* [WORK REQUEST]: Nothing in the data may be altered, so output all of it exactly.

* [DATA EXTRACT]:

=== Begin Enclosure ===

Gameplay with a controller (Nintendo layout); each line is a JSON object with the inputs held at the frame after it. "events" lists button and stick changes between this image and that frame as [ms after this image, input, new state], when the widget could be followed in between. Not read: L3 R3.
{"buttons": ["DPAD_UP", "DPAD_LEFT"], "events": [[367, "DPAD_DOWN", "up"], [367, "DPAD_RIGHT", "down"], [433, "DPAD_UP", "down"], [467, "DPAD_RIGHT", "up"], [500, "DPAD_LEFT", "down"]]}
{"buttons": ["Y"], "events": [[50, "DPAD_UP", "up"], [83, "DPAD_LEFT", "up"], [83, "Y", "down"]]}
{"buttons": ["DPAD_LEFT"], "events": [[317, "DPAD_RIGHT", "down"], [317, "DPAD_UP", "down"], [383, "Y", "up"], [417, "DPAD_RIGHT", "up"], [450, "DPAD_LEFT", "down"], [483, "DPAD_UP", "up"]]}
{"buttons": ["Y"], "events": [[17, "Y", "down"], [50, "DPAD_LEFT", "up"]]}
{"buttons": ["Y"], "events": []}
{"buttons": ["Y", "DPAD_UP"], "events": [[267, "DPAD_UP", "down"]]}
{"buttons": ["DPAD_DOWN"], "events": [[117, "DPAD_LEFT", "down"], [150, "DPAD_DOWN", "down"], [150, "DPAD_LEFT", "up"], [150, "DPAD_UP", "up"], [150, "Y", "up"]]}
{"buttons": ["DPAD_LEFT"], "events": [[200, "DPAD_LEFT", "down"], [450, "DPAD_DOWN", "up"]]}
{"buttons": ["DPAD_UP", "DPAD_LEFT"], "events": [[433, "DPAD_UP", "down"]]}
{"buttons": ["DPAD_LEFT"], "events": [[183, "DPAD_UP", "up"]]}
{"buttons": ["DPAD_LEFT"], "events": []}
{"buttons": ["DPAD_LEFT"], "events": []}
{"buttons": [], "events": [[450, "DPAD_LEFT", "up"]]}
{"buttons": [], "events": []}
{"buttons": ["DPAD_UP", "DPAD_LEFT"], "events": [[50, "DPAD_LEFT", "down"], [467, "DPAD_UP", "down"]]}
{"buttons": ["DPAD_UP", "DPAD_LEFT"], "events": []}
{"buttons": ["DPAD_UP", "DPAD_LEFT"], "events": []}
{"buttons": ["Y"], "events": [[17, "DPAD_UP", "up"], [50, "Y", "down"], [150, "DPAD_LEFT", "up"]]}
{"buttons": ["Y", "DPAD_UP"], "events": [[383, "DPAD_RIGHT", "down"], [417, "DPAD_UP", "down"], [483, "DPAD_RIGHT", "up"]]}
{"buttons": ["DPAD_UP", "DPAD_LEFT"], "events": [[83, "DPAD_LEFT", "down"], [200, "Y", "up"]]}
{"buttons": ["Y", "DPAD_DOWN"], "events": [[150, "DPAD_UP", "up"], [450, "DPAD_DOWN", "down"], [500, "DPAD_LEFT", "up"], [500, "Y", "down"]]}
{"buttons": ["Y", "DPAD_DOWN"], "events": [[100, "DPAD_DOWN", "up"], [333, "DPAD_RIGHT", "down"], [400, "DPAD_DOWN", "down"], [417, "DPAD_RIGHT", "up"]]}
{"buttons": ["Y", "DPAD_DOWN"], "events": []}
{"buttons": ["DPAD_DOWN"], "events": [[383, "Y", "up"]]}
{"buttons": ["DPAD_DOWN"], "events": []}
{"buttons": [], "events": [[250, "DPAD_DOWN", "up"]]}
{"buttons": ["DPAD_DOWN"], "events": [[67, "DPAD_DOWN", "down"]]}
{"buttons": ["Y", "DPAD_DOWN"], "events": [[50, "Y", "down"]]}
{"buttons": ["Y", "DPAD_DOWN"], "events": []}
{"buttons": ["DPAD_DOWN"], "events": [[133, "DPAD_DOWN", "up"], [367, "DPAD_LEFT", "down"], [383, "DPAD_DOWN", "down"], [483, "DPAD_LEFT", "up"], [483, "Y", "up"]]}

=== End Enclosure ===

* [THE COMPLETED TASK]:
Gameplay with a controller (Nintendo layout); each line is a JSON object with the inputs held at the frame after it. "events" lists button and stick changes between this image and that frame as [ms after this image, input, new state], when the widget could be followed in between. Not read: L3 R3.
{"buttons": ["DPAD_UP", "DPAD_LEFT"], "events": [[367, "DPAD_DOWN", "up"], [367, "DPAD_RIGHT", "down"], [433, "DPAD_UP", "down"], [467, "DPAD_RIGHT", "up"], [500, "DPAD_LEFT", "down"]]}
{"buttons": ["Y"], "events": [[50, "DPAD_UP", "up"], [83, "DPAD_LEFT", "up"], [83, "Y", "down"]]}
{"buttons": ["DPAD_LEFT"], "events": [[317, "DPAD_RIGHT", "down"], [317, "DPAD_UP", "down"], [383, "Y", "up"], [417, "DPAD_RIGHT", "up"], [450, "DPAD_LEFT", "down"], [483, "DPAD_UP", "up"]]}
{"buttons": ["Y"], "events": [[17, "Y", "down"], [50, "DPAD_LEFT", "up"]]}
{"buttons": ["Y"], "events": []}
{"buttons": ["Y", "DPAD_UP"], "events": [[267, "DPAD_UP", "down"]]}
{"buttons": ["DPAD_DOWN"], "events": [[117, "DPAD_LEFT", "down"], [150, "DPAD_DOWN", "down"], [150, "DPAD_LEFT", "up"], [150, "DPAD_UP", "up"], [150, "Y", "up"]]}
{"buttons": ["DPAD_LEFT"], "events": [[200, "DPAD_LEFT", "down"], [450, "DPAD_DOWN", "up"]]}
{"buttons": ["DPAD_UP", "DPAD_LEFT"], "events": [[433, "DPAD_UP", "down"]]}
{"buttons": ["DPAD_LEFT"], "events": [[183, "DPAD_UP", "up"]]}
{"buttons": ["DPAD_LEFT"], "events": []}
{"buttons": ["DPAD_LEFT"], "events": []}
{"buttons": [], "events": [[450, "DPAD_LEFT", "up"]]}
{"buttons": [], "events": []}
{"buttons": ["DPAD_UP", "DPAD_LEFT"], "events": [[50, "DPAD_LEFT", "down"], [467, "DPAD_UP", "down"]]}
{"buttons": ["DPAD_UP", "DPAD_LEFT"], "events": []}
{"buttons": ["DPAD_UP", "DPAD_LEFT"], "events": []}
{"buttons": ["Y"], "events": [[17, "DPAD_UP", "up"], [50, "Y", "down"], [150, "DPAD_LEFT", "up"]]}
{"buttons": ["Y", "DPAD_UP"], "events": [[383, "DPAD_RIGHT", "down"], [417, "DPAD_UP", "down"], [483, "DPAD_RIGHT", "up"]]}
{"buttons": ["DPAD_UP", "DPAD_LEFT"], "events": [[83, "DPAD_LEFT", "down"], [200, "Y", "up"]]}
{"buttons": ["Y", "DPAD_DOWN"], "events": [[150, "DPAD_UP", "up"], [450, "DPAD_DOWN", "down"], [500, "DPAD_LEFT", "up"], [500, "Y", "down"]]}
{"buttons": ["Y", "DPAD_DOWN"], "events": [[100, "DPAD_DOWN", "up"], [333, "DPAD_RIGHT", "down"], [400, "DPAD_DOWN", "down"], [417, "DPAD_RIGHT", "up"]]}
{"buttons": ["Y", "DPAD_DOWN"], "events": []}
{"buttons": ["DPAD_DOWN"], "events": [[383, "Y", "up"]]}
{"buttons": ["DPAD_DOWN"], "events": []}
{"buttons": [], "events": [[250, "DPAD_DOWN", "up"]]}
{"buttons": ["DPAD_DOWN"], "events": [[67, "DPAD_DOWN", "down"]]}
{"buttons": ["Y", "DPAD_DOWN"], "events": [[50, "Y", "down"]]}
{"buttons": ["Y", "DPAD_DOWN"], "events": []}
{"buttons": ["DPAD_DOWN"], "events": [[133, "DPAD_DOWN", "up"], [367, "DPAD_LEFT", "down"], [383, "DPAD_DOWN", "down"], [483, "DPAD_LEFT", "up"], [483, "Y", "up"]]}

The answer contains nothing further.